Fried has tried to argue that some of these losses would have happened regardless of whether the presidential primary had been canceled, but if that’s the case, it’s because Democrats have hemorrhaged supporters.
The party now trails the Florida GOP by more than 875,000 registered voters, a gap that’s grown by nearly 300,000 since October. Expect that number to continue to grow in the wake of Fried’s sudden decision to break party rules, throw the chairs of the Miami-Dade and Palm Beach County Democratic Parties under the bus, and suspend them just weeks before the election.
The suspensions, Fried told the press, were necessitated by the local parties’ struggles over the past few years. It was more than a bit disingenuous, as the decline in those counties cannot be divorced from the larger state party’s dreadful performances in elections and the sustained failure to finance or build out the sort of long-term, on-the-ground infrastructure that Republicans have opened in traditionally Democratic counties over the past few years.
Last April, Fried parachuted into an abortion rights protest and got herself arrested alongside activists and legislators. The newly elected Democratic Party chair split as soon as she was bailed out, leaving her fellow protestors — the core of the Democratic base — to sit in jail late into the night, until a few lawmakers and local leaders could finish getting the cash from friends to secure their release.
Those details weren’t included in the media coverage that followed, but Fried made sure to plaster the photo of her in cuffs everywhere, and even sell the replicas of the shirt that she wore.
A friend who is active in Florida politics suggested to me that Fried has turned the state party into her own personal exploratory campaign ahead of another run for governor in 2026, which both makes perfect sense and frankly beggars belief.
On the one hand, she’s put her face on virtually all Florida Democrats’ communications (see below), even materials used during canvassing to get out of the vote for actual elections with other candidates. At the same time, running for statewide office requires a strong party infrastructure with as many registered voters as possible.

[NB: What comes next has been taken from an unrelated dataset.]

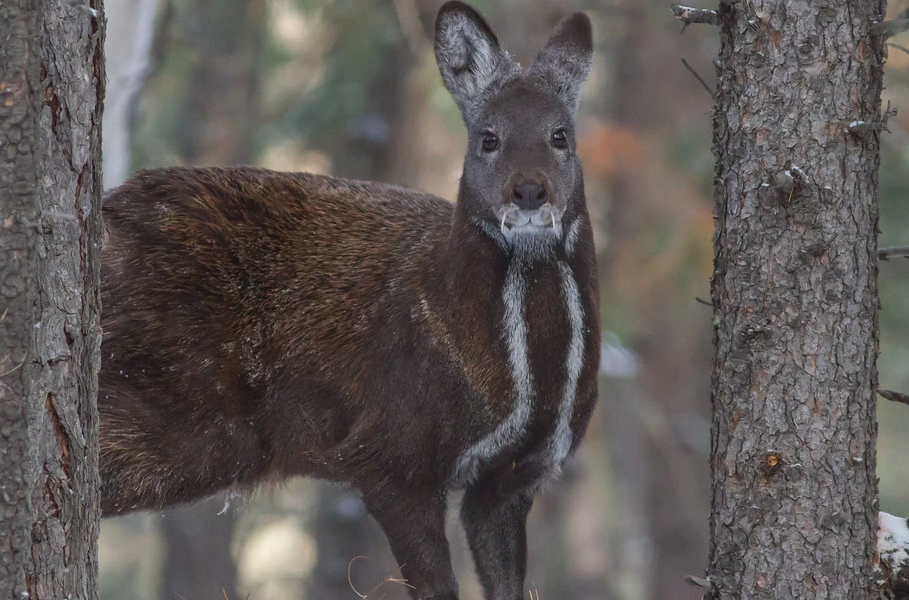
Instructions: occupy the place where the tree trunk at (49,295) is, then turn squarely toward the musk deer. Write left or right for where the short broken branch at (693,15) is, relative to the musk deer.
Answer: right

It’s unclear whether Fried is aware of these basic facts, but there’s reason to believe that perhaps all her years as a lobbyist numbed her to the mechanics of political movements.
There’s no question that Fried took on a major challenge when she stepped in to lead the Florida Democratic Party. The state had already begun its drift from purple to red state years before her ascension, leading to Ron DeSantis’s 20-point romp in 2022 and giving the GOP a supermajority. Rebuilding was always going to be an uphill task.
That said, this was the moment to do it. Between DeSantis’s ambitions and the state GOP’s ongoing wars on children, queer people, immigrants, working people, and books, Fried has had one opportunity after another to turn national outrage into fundraising dollars, candidate recruitment, and enthusiastic volunteers. She has not been successful at any of those things.
Instead, Florida Democratic Party leaders continue to depress their voters and embarrass themselves with a rare level of cluelessness. Based on a tweet that the party posted on Tuesday night, I’m not even sure that its leaders know the meaning of democracy:
“Tonight, President Joe Biden was declared the automatic winner of the Democratic primary and allocated 224 delegates from Florida. In November, we have a choice between continued progress or the end of our democracy as we know it.”
It doesn’t get much more obtuse than that — or so I hope, anyway. If Fried continues to operate the Florida Democratic Party as a vanity project, the nation’s third-largest state will likely become a safe red stronghold for decades going forward, making it a dangerous place for so many of its residents and a source of ongoing federal power for the GOP.